Dataset entries
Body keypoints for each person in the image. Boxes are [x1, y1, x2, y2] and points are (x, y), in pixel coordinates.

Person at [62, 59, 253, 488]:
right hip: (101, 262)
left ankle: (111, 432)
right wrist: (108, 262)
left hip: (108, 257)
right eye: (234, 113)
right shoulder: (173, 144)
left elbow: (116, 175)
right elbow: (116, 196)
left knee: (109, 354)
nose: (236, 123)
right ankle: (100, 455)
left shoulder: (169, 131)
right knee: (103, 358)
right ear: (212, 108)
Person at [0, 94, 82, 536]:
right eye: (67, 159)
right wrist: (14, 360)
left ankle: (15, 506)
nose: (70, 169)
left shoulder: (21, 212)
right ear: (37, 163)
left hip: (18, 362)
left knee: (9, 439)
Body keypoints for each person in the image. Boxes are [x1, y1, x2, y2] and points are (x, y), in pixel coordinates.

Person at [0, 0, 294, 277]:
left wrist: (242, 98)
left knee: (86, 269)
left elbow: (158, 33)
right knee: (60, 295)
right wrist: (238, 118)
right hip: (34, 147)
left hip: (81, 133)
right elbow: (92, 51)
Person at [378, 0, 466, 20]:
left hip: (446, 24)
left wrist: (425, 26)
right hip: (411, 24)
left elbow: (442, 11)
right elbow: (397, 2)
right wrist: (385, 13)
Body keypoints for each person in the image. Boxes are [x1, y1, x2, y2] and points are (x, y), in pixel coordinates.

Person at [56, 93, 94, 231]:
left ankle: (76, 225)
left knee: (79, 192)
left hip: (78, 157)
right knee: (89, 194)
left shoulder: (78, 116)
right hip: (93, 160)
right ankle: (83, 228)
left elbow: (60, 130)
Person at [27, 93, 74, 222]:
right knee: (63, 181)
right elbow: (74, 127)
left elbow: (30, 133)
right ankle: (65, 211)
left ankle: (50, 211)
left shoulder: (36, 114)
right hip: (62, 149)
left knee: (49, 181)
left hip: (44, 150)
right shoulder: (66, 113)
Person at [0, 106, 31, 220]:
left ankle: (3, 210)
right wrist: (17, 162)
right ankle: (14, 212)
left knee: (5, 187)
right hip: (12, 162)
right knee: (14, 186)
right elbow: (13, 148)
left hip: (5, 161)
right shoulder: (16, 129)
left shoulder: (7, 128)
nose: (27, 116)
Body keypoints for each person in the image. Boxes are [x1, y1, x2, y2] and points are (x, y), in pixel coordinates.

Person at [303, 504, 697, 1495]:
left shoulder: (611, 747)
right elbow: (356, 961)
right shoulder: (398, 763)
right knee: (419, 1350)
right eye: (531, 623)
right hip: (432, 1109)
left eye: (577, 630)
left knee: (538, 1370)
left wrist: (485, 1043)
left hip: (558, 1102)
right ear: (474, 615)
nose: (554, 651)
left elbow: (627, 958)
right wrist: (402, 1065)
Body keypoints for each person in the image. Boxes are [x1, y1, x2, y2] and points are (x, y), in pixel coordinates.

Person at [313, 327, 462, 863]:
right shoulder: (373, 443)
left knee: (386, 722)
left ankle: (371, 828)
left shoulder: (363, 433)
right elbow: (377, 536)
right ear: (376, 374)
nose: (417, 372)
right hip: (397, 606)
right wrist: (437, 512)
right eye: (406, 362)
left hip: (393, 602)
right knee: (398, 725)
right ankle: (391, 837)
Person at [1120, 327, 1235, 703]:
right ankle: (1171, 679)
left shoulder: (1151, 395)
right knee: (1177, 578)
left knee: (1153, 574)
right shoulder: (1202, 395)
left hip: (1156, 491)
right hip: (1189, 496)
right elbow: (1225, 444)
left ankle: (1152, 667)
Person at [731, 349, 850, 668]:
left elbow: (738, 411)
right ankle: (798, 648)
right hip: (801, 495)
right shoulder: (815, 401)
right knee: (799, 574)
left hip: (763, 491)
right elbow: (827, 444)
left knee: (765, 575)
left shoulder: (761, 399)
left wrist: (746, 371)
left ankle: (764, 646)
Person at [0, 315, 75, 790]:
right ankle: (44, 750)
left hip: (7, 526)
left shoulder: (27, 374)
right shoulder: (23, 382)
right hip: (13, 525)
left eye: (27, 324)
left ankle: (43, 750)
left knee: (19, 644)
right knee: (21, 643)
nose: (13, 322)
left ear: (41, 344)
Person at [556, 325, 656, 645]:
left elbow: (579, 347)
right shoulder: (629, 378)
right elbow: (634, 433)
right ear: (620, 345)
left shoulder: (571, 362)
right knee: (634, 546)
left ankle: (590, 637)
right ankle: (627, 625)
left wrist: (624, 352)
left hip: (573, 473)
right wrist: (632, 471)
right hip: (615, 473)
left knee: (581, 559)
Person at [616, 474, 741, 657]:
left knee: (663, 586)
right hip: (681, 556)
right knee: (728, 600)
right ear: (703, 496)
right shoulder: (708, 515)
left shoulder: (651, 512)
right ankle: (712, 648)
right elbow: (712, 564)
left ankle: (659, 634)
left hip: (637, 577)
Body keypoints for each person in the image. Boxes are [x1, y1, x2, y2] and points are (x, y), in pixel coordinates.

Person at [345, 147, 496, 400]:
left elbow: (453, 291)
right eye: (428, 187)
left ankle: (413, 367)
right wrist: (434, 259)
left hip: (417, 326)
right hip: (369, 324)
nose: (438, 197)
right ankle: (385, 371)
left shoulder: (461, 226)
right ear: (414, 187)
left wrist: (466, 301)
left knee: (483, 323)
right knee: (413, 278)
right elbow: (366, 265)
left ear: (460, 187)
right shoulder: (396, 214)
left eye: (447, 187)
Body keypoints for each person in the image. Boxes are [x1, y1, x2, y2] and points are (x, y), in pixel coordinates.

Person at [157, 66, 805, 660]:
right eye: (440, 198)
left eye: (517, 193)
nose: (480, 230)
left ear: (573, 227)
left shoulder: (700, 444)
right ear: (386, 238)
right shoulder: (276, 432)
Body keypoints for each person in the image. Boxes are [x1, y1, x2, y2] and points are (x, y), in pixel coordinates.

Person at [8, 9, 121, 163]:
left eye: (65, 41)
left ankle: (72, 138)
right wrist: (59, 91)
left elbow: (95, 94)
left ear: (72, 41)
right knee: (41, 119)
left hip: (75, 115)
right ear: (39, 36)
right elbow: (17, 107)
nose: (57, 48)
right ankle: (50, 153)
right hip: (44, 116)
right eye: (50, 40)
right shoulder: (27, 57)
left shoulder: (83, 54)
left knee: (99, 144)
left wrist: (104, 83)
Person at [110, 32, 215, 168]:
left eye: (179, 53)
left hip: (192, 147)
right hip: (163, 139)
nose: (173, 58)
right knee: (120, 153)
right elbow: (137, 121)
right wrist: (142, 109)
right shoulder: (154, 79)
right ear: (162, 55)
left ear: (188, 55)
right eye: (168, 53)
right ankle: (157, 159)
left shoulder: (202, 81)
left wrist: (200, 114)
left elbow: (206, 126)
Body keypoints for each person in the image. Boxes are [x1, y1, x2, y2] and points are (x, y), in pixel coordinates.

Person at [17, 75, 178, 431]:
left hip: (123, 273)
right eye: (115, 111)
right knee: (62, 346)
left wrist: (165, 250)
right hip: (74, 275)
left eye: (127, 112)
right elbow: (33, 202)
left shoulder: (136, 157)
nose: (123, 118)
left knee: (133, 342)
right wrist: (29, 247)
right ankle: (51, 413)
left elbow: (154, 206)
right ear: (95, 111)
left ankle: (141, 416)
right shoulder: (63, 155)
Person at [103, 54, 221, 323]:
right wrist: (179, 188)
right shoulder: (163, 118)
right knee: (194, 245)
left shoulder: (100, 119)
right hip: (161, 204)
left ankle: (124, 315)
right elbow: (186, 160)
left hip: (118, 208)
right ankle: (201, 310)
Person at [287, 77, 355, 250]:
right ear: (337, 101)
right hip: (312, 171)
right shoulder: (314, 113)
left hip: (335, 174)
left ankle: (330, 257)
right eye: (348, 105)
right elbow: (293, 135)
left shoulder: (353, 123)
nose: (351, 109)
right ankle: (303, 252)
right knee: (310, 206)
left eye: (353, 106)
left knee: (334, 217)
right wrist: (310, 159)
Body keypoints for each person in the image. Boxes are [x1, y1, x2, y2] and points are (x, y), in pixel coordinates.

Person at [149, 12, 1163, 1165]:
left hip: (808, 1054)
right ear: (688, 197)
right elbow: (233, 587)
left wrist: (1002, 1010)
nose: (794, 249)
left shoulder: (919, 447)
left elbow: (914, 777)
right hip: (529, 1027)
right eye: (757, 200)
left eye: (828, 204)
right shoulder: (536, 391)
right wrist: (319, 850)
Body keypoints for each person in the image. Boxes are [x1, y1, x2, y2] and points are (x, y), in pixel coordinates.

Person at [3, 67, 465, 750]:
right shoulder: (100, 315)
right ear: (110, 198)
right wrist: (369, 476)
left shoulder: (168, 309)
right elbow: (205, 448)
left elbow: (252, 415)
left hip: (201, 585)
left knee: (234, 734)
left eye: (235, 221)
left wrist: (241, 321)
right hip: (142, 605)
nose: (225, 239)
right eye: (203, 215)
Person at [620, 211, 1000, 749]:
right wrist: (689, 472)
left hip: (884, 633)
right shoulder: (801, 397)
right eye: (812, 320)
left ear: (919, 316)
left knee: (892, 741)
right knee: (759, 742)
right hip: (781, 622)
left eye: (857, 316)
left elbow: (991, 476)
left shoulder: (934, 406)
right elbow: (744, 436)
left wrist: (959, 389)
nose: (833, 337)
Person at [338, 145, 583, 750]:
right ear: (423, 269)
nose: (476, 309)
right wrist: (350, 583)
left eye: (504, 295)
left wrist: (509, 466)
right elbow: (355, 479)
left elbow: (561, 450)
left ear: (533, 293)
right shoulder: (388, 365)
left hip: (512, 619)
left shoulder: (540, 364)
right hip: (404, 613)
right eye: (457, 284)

What to work on | Reproduce the entries exactly, but only from their first line to the line holding "left ankle: (76, 225)", with that last line kept.

Expected answer |
Body keypoints for each person in the image. Boxes are [x1, y1, x2, y2] and points are (x, y), in pixel coordinates.

Person at [62, 59, 253, 488]:
right hip: (101, 262)
left ankle: (111, 432)
right wrist: (108, 262)
left hip: (108, 257)
right eye: (234, 113)
right shoulder: (173, 144)
left elbow: (116, 175)
right elbow: (116, 196)
left knee: (109, 354)
nose: (236, 123)
right ankle: (100, 455)
left shoulder: (169, 131)
right knee: (103, 358)
right ear: (212, 108)
Person at [0, 94, 82, 536]:
right eye: (67, 159)
right wrist: (14, 360)
left ankle: (15, 506)
nose: (70, 169)
left shoulder: (21, 212)
right ear: (37, 163)
left hip: (18, 362)
left knee: (9, 439)
Body keypoints for each person in the image. Boxes are [x1, y1, x2, y2] and points are (x, y), in pixel coordinates.

Person at [0, 0, 294, 277]:
left wrist: (242, 98)
left knee: (86, 269)
left elbow: (158, 33)
right knee: (60, 295)
right wrist: (238, 118)
right hip: (34, 147)
left hip: (81, 133)
right elbow: (92, 51)
Person at [378, 0, 466, 20]:
left hip: (446, 24)
left wrist: (425, 26)
right hip: (411, 24)
left elbow: (442, 11)
right elbow: (397, 2)
right wrist: (385, 13)
Body keypoints for each person in the image. Boxes are [x1, y1, x2, y2] and points are (x, y), in pixel coordinates.

Person at [56, 93, 94, 231]:
left ankle: (76, 225)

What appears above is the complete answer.